This is what I love most about letting go of the binary gender thinking that I grew up with.
Think about it: the first thing people do when a baby is born is checking the sex. And from that moment on, a lot is decided. From the colour of clothes to chances in life, how great the odds are to have a position of influence, and how others speak to (or about) you.
For a long time, I tried to fit the mould of a woman. Have the looks, the behaviours, the wardrobe, you name it. It also meant dealing with catcalling, sexual shaming, getting paid less and expectations when it came to childcare and the household.
Then I explored the world of tantra, where in the contemporary teachings the polarity of masculine and feminine wasn’t separate from manly and womanly.

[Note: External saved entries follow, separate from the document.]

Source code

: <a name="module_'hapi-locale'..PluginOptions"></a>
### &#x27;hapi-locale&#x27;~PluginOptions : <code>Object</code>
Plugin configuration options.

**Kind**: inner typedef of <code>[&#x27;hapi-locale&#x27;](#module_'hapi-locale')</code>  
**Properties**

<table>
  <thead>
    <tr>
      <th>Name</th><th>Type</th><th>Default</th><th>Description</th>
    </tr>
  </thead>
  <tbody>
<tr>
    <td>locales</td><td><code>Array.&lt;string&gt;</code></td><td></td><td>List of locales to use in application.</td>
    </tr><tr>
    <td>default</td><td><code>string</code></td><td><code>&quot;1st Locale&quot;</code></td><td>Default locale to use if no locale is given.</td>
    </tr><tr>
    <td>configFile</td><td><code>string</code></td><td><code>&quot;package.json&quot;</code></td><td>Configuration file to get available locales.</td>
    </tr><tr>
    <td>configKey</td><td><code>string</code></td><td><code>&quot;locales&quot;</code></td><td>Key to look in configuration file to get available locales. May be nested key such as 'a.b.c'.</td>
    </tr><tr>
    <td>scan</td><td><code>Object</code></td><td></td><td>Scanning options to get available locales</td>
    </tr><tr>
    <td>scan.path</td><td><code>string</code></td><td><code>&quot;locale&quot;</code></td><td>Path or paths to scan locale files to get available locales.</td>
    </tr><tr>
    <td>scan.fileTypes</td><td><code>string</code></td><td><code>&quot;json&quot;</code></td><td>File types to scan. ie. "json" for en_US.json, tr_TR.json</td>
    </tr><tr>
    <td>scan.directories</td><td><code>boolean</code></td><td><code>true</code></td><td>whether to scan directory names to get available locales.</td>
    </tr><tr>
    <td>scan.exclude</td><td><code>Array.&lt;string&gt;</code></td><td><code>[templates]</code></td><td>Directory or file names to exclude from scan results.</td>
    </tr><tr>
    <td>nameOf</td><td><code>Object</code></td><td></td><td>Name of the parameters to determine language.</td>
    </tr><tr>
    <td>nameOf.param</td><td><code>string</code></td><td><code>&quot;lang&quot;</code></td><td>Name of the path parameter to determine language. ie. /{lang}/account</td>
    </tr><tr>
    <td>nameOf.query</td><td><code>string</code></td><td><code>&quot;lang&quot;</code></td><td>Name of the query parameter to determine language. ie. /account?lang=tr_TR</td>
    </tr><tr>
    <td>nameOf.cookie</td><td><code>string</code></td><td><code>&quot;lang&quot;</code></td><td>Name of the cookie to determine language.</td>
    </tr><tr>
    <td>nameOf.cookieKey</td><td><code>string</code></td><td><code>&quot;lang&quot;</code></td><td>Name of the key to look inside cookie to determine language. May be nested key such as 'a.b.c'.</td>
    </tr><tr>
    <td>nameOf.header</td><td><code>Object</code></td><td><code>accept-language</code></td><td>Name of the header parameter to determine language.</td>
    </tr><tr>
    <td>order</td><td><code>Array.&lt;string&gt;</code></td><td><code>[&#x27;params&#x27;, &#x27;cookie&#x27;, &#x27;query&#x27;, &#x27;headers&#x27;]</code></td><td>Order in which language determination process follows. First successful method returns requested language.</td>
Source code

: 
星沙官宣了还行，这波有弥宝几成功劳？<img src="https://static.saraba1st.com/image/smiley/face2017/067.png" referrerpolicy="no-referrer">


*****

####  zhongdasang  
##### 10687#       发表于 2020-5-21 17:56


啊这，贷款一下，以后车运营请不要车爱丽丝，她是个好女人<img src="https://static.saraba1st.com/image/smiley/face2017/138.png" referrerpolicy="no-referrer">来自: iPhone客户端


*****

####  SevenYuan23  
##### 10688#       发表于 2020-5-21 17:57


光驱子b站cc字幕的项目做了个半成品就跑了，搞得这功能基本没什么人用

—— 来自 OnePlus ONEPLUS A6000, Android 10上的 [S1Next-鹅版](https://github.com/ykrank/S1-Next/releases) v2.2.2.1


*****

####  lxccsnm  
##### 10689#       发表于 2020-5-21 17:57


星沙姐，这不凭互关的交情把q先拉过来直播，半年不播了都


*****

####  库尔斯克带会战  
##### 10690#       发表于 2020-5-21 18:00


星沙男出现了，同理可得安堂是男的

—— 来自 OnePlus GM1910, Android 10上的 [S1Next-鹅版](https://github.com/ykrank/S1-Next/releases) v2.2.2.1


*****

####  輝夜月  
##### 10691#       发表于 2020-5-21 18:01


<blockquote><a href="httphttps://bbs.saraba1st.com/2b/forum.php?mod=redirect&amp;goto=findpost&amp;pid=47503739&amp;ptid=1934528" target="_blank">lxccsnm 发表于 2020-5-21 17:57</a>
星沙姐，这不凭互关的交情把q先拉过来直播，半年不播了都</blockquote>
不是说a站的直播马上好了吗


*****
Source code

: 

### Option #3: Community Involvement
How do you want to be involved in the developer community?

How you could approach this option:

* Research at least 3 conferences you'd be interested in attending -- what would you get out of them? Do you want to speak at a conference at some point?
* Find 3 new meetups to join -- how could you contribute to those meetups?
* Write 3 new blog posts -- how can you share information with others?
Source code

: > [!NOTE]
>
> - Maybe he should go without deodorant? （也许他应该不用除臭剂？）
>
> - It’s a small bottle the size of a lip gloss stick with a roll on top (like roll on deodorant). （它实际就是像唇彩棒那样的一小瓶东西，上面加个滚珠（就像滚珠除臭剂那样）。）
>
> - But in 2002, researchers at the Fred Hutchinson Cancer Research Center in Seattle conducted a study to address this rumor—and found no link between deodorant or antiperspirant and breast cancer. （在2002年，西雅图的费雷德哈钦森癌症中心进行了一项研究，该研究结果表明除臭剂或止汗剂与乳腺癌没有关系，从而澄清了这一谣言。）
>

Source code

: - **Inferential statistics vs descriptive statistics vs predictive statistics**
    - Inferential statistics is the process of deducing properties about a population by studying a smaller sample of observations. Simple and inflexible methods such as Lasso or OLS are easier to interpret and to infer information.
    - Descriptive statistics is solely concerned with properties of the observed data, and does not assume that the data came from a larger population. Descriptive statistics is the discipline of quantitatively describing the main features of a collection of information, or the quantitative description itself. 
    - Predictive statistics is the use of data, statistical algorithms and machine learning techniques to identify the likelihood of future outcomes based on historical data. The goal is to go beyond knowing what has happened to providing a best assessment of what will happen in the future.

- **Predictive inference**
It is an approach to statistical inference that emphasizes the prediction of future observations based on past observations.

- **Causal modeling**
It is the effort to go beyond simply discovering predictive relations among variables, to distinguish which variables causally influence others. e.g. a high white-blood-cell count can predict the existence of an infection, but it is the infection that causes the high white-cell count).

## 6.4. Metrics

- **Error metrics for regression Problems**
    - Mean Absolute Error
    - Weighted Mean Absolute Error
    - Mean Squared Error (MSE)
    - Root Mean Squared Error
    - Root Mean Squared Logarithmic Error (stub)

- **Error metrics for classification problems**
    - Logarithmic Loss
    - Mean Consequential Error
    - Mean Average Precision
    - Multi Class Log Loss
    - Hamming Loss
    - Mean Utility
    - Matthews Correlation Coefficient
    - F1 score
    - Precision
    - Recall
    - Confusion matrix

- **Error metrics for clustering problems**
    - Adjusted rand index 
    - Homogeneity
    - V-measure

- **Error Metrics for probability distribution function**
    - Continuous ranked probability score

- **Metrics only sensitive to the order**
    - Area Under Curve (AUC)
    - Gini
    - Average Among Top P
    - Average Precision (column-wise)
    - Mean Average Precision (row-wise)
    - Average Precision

I was told I wasn’t feminine enough and needed to be ‘less masculine’, and adopt more ‘feminine practices’ like dancing and taking rose-scented baths.
When I started exploring kink, there was an expectation that I, as a woman, would be of the submissive flavour. But then, when folks noticed my ‘masculine traits’ and length, I was (and am) fetishized for being a Femdom: a dominant woman letting men surrender like they weren’t expected to do in their daily lives.
I’ve tried fitting all those boxes over many years from a place of wanting to belong and fit in. To not be rejected but accepted.
Until I realized how these boxes are social constructs that aren’t my responsibility to fit in. And I stopped.
I stopped trying to be a feminine, straight, monogamous, vanilla woman. Because that’s not me. I don’t like rose scented baths all that much and they definitely don’t make me feel ‘more of who I am’.
They are simply nourishing one part of me, just like fixing bikes, chopping wood, drinking whiskey, having promiscuous adventures, whip and get whipped, are nourishing parts of me.
Some days I love wearing flower dresses. Other days I prefer my vintage gents-pants and cowboy boots.
When I let go of the constructs I tried to make myself fit in, I can reinvent myself every day. Be who I feel like being that day. And that comprises a whole range of flavours and options.